PUNIR, ADIANTA?
A fidelidade dos cães aos seus
donos não é aprendida. O desempenho de cada abelha na colmeia é parte da sua
bagagem inata, como a capacidade dos papagaios para imitar sons e vozes não
depende de frequência a cursos e instrutores. O cérebro ao nascermos pesa em
torno de 750 g e no adulto chega em média a
1500 g e, em jovem idade, a noção da individualidade já faz parte do
instrumental de sobrevivência. Se sou indivíduo, há outros, logo percebo! Há,
então, uma comunidade e surge daí a noção precoce dos direitos naturais, com
que todos nós humanos trazemos às primeiras luzes e com a qual se há de
conviver.
Ele, aos 7 anos incompletos, era,
o que se pode chamar, de um garoto esperto. Já naquela época, anos 50 do século
XX, educado sem coerção física, base do diálogo e do esclarecimento, como a
psicologia educacional começava então a ensinar, iniciou os estudos num grupo
escolar, então sinônimo de qualidade na educação infantil, sob a
responsabilidade das “professoras primárias”, que tinham obtido a formação nos “cursos
normais”, correspondentes ao 2° Ciclo do Ensino Médio, com três anos de duração.
Dotes inquestionáveis de inteligência, tinha o garoto.
Ao abrir a pasta com seu material
(mochilas ainda não existiam), sua mãe encontrou uma caixa de lápis de cor, se
bem me lembro da sua narração, Johann Faber, com 6 unidades, que nem chegavam a
completar as sete do arco íris.
Inquirido, o menino declarou que
era de um coleguinha, mas que ele gostou tanto, que ao saírem para o recreio
ele se apropriou da caixa. “Meu filho, não está certo pegar as coisas dos
outros..., mamãe compra uma pra você.” Que não estava certo ele sabia, a
justiça natural era cabedal comum a todos nós. O direito à propriedade, ainda
que de bens pessoais, é inquestionável. O Garoto, nosso herói, certamente tinha
noção que havia transgredido norma do convívio social.
Conversa entre pai, mãe e filho:
Pai: -- Sua mãe me contou que
você pegou a caixa de lápis de cor do seu colega. Você não sabia que estava
errado?
Garoto: (Silêncio, olha para o
teto)
Mãe: – Foi porque ele gostou muito e é uma
coisinha à toa...
Pai: – Mas foi errado, como vamos fazer para
corrigir? Amanhã, você leva os lápis e entrega ao amigo e pede desculpas a ele e
a professora que ficou preocupada quando o colega comunicou que os lápis tinham
desaparecido.
Garoto: (Silêncio, olha para
baixo)
Mãe: – Querido, (dirigindo-se ao marido)
vai ser muito constrangedor para ele, é uma punição, ele vai passar vergonha na
frente dos coleguinhas... muito difícil. Deve haver outro jeito!
Pai: – (Abalado nas convicções). É, o erro já foi
cometido, de que adianta punir. Deixa pra lá.

__Enunciado__
Indique se cada afirmação está de acordo com o trecho acima, respondendo sim ou não e citando literalmente as palavras do trecho que decidem a questão. 1. O cérebro de um adulto pesa, em média, 1500 g. 2. A caixa de lápis de cor levada pelo menino tinha sete unidades. 3. Ao final da conversa, o pai mantém a decisão de que o menino devolva os lápis.

__Material apresentado__
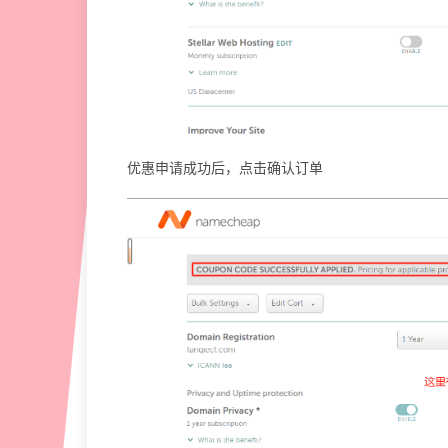
优惠申请成功后，点击确认订单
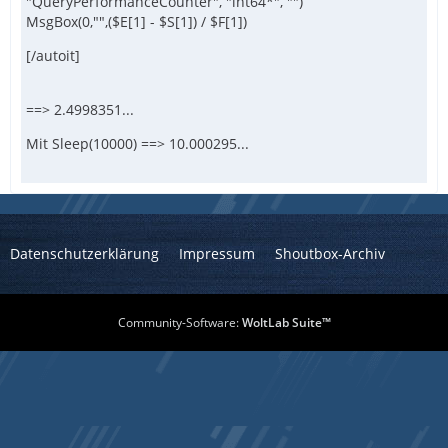
"QueryPerformanceCounter", "int64*", "")
MsgBox(0,"",($E[1] - $S[1]) / $F[1])
[/autoit]
==> 2.4998351...
Mit Sleep(10000) ==> 10.000295...
Datenschutzerklärung
Impressum
Shoutbox-Archiv
Community-Software:
WoltLab Suite™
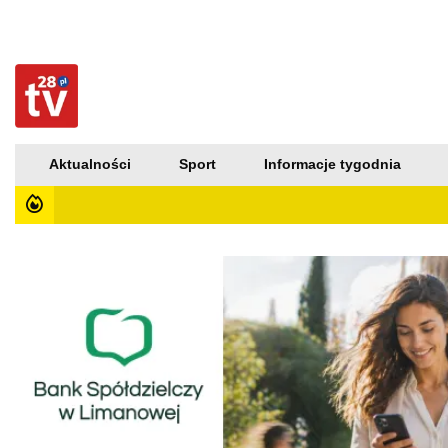
Aktualności
Sport
Informacje tygodnia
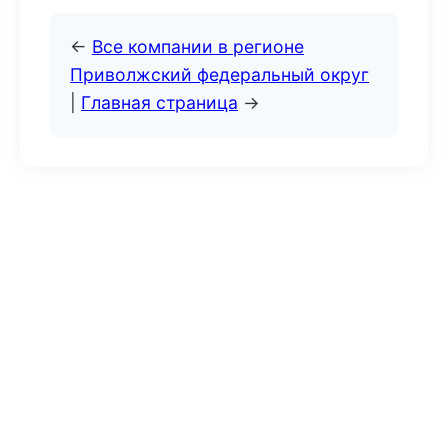
←
Все компании в регионе
Приволжский федеральный округ
|
Главная страница
→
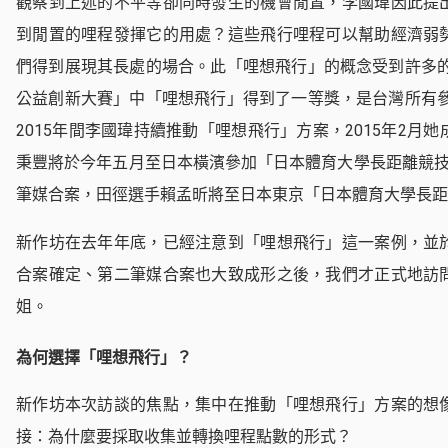
觀察到上述的不平等卻同時發生的機會閒置，李國瑋因此提
到閒置的哩程發揮它的用處？這些飛行哩程可以幫助經濟弱
們得到展現其長處的場合。此「哩想飛行」的概念受到許多的
公益創新大賽」中「哩想飛行」得到了一等獎，是台灣所有參
2015年間李國瑋持續推動「哩想飛行」方案，2015年2月
秉豐將於今年五月至日本橫濱參加「日本體育大學長距離競技
筆媒合案，田徑選手賴孟昕將至日本東京「日本體育大學長距
新作坊在去年年底，已經注意到「哩想飛行」這一案例，並
合案確定、第二筆媒合案也大致成形之後，我們才正式地訪
姐。
為何選擇「哩想飛行」？
新作坊本次訪談的焦點，集中在推動「哩想飛行」方案的想
接：為什麼要採取收集並轉換哩程點數的形式？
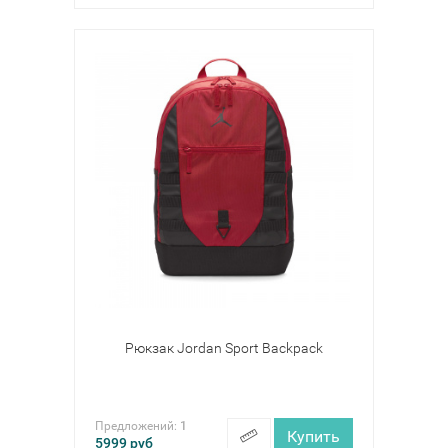
Рюкзак Jordan Sport Backpack
Предложений:
1
Купить
5999
руб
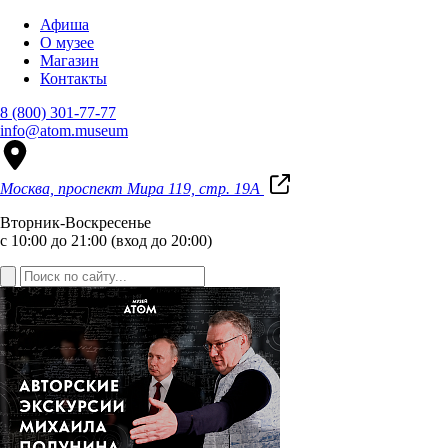
Афиша
О музее
Магазин
Контакты
8 (800) 301-77-77
info@atom.museum
Москва, проспект Мира 119, стр. 19А
Вторник-Воскресенье
с 10:00 до 21:00 (вход до 20:00)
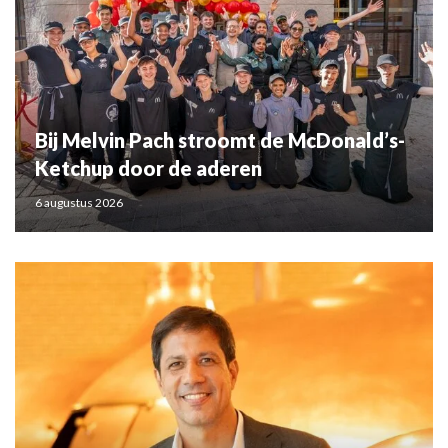
Bij Melvin Pach stroomt de McDonald’s-
Ketchup door de aderen
6 augustus 2026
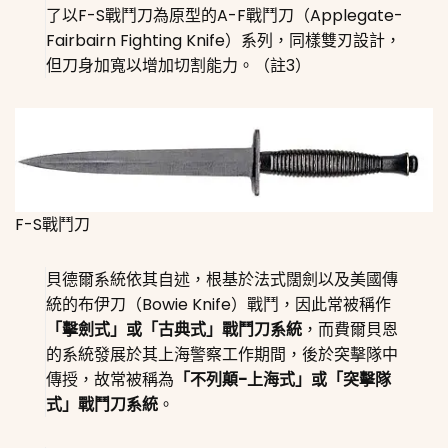
了以F-S戰鬥刀為原型的
A-F戰鬥刀（Applegate-
Fairbairn Fighting Knife）
系列，同樣雙刃設計，
但刀身加寬以增加切割能力。（註3）
F-S戰鬥刀
貝德爾系統依其自述，根基於法式闊劍以及美國傳
統的布伊刀（Bowie Knife）戰鬥，因此常被稱作
「擊劍式」或「古典式」戰鬥刀系統
，而費爾貝恩
的系統發展於其上海警察工作期間，後於突擊隊中
傳授，故常被稱為
「不列顛-上海式」或「突擊隊
式」戰鬥刀系統
。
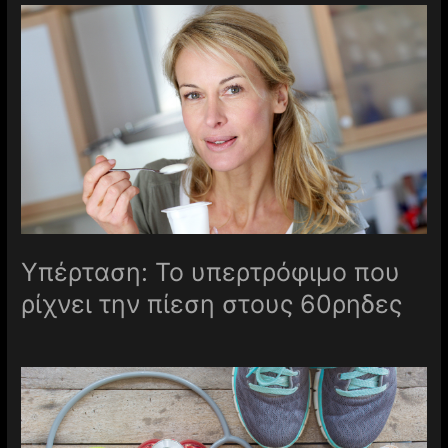
Υπέρταση: Το υπερτρόφιμο που
ρίχνει την πίεση στους 60ρηδες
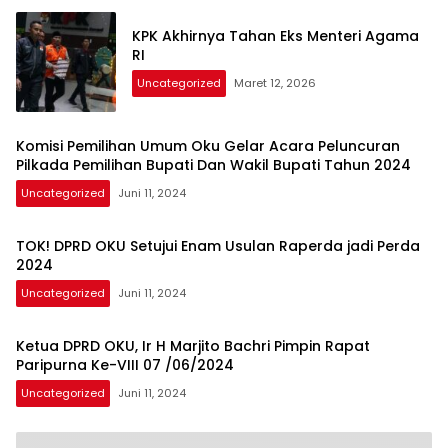
KPK Akhirnya Tahan Eks Menteri Agama
RI
Uncategorized
Maret 12, 2026
Komisi Pemilihan Umum Oku Gelar Acara Peluncuran
Pilkada Pemilihan Bupati Dan Wakil Bupati Tahun 2024
Uncategorized
Juni 11, 2024
TOK! DPRD OKU Setujui Enam Usulan Raperda jadi Perda
2024
Uncategorized
Juni 11, 2024
Ketua DPRD OKU, Ir H Marjito Bachri Pimpin Rapat
Paripurna Ke-VIII 07 /06/2024
Uncategorized
Juni 11, 2024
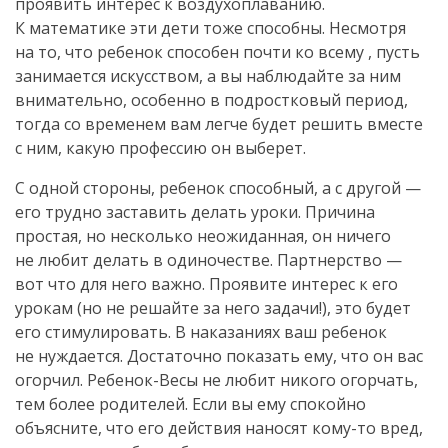
проявить интерес к воздухоплаванию.
К математике эти дети тоже способны. Несмотря
на то, что ребенок способен почти ко всему , пусть
занимается искусством, а вы наблюдайте за ним
внимательно, особенно в подростковый период,
тогда со временем вам легче будет решить вместе
с ним, какую профессию он выберет.
С одной стороны, ребенок способный, а с другой —
его трудно заставить делать уроки. Причина
простая, но несколько неожиданная, он ничего
не любит делать в одиночестве. Партнерство —
вот что для него важно. Проявите интерес к его
урокам (но не решайте за него задачи!), это будет
его стимулировать. В наказаниях ваш ребенок
не нуждается. Достаточно показать ему, что он вас
огорчил. Ребенок-Весы не любит никого огорчать,
тем более родителей. Если вы ему спокойно
объясните, что его действия наносят кому-то вред,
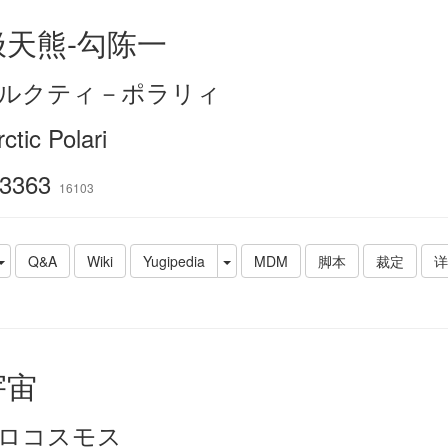
极天熊-勾陈一
ルクティ－ポラリィ
ctic Polari
3363
16103
Q&A
Wiki
Yugipedia
MDM
脚本
裁定
详
宇宙
ロコスモス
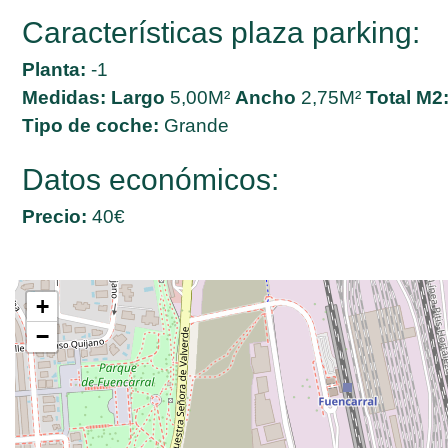
Características plaza parking:
Planta:
-1
Medidas:
Largo
5,00M²
Ancho
2,75M²
Total M2
Tipo de coche:
Grande
Datos económicos:
Precio:
40€
+
−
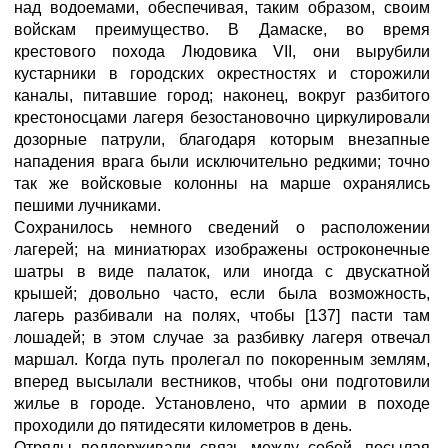
над водоемами, обеспечивая, таким образом, своим
войскам преимущество. В Дамаске, во время
крестового похода Людовика VII, они вырубили
кустарники в городских окрестностях и сторожили
каналы, питавшие город; наконец, вокруг разбитого
крестоносцами лагеря безостановочно циркулировали
дозорные патрули, благодаря которым внезапные
нападения врага были исключительно редкими; точно
так же войсковые колонны на марше охранялись
пешими лучниками.
Сохранилось немного сведений о расположении
лагерей; на миниатюрах изображены остроконечные
шатры в виде палаток, или иногда с двускатной
крышей; довольно часто, если была возможность,
лагерь разбивали на полях, чтобы [137] пасти там
лошадей; в этом случае за разбивку лагеря отвечал
маршал. Когда путь пролегал по покоренным землям,
вперед высылали вестников, чтобы они подготовили
жилье в городе. Установлено, что армии в походе
проходили до пятидесяти километров в день.
Отряды поддерживали связь между собой, посылая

__Resposta esperada__
1. Sim: "no adulto chega em média a 1500 g".
2. Não: "com 6 unidades, que nem chegavam a completar as sete do arco íris".
3. Não: "É, o erro já foi cometido, de que adianta punir. Deixa pra lá."